Thursday, December 24, 2009

Carole Lombard: The Divine Screwball

19th-century pitcher Rube Waddell
A genre and a star is born
With the exception of perhaps Cary Grant, no movie star has been more identified with screwball comedy than Carole Lombard. In fact, if it weren’t for Lombard, the genre might not have received its name. “Miss Lombard has played screwball dames before…she needs only a resin bag to be a female Rube Waddell.” So said Variety in 1936, comparing Lombard’s performance, as Irene Bullock in My Man Godfrey, to the nineteenth-century baseball legend known for his screwball pitches.

Risk taker
From her breakthrough role in Twentieth Century (1934) opposite John Barrymore, it was apparent that a comic genius was born. Lombard could have become a typical Hollywood leading lady on her movie star looks alone, but instead she jumped head-first into screwball comedies, taking on roles that often downplayed her natural beauty. She took comedic risks that few women in Hollywood were willing to take and it paid off big time. The public loved Lombard, and they loved her screwball heroines.

At the top of her game
By the mid-1930s, Lombard was one of the top box office draws, besting Janet Gaynor, Bette Davis, Jean Harlow, and Katherine Hepburn. She was also on a winning streak with films like Hands Across the Table, Love Before Breakfast, The Princess Comes Across, My Man Godfrey, and Nothing Sacred.
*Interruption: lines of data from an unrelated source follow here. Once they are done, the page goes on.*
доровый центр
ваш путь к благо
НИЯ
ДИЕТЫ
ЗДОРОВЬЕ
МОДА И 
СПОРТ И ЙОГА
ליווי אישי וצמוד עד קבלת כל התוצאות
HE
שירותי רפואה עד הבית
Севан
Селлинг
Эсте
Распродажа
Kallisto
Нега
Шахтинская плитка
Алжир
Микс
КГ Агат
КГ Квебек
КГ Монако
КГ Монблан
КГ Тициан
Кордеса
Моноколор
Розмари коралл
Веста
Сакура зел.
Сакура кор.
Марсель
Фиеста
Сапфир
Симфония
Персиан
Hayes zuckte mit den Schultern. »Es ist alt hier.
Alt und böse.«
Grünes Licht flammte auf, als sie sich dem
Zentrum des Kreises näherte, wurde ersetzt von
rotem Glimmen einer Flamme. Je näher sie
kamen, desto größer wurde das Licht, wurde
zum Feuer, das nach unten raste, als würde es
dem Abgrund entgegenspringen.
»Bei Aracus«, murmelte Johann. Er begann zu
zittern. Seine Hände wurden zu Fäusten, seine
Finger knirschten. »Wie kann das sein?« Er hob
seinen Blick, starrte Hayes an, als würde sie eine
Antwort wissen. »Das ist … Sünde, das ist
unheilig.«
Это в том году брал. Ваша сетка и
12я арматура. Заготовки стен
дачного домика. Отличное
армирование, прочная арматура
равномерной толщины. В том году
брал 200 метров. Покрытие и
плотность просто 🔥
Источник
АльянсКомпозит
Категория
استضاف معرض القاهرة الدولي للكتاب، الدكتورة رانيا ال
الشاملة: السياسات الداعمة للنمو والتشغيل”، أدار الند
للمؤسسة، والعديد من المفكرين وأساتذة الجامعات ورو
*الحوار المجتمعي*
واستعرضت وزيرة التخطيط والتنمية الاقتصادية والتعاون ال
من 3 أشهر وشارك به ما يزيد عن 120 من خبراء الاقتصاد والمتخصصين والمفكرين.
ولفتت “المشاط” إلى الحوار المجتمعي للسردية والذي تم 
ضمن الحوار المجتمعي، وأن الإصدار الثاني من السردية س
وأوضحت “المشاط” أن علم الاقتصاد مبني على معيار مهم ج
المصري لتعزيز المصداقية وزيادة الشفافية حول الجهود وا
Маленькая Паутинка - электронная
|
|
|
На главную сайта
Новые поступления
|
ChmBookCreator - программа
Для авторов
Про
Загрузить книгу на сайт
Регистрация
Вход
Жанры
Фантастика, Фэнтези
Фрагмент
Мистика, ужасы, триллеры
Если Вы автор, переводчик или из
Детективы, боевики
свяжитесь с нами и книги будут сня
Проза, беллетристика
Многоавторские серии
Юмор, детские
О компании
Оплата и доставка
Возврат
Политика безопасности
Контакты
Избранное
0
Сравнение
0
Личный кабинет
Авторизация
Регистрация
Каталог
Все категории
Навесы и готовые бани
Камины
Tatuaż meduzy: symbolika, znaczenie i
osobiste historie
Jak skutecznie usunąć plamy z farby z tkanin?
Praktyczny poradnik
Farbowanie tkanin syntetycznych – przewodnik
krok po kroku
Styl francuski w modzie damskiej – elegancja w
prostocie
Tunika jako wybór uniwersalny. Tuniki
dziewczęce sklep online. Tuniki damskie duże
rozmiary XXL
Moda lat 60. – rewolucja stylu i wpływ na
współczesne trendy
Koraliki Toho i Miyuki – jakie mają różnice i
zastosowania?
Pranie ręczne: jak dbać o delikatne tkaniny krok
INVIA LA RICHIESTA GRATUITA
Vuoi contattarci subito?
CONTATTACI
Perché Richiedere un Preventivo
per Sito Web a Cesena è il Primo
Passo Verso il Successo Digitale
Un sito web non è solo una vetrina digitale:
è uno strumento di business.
Carole Lombard and William Powell in My Man Godfrey
Enduring popularity
Lombard tried her hand at drama with some success, but the public loved her screwball persona best and it’s the comedies that have endured. Even by today’s standards, Lombard’s performances seem strikingly fresh and contemporary. If it wasn't for her untimely death in 1942, who knows what heights she could have reached. Even so, few have risen so high.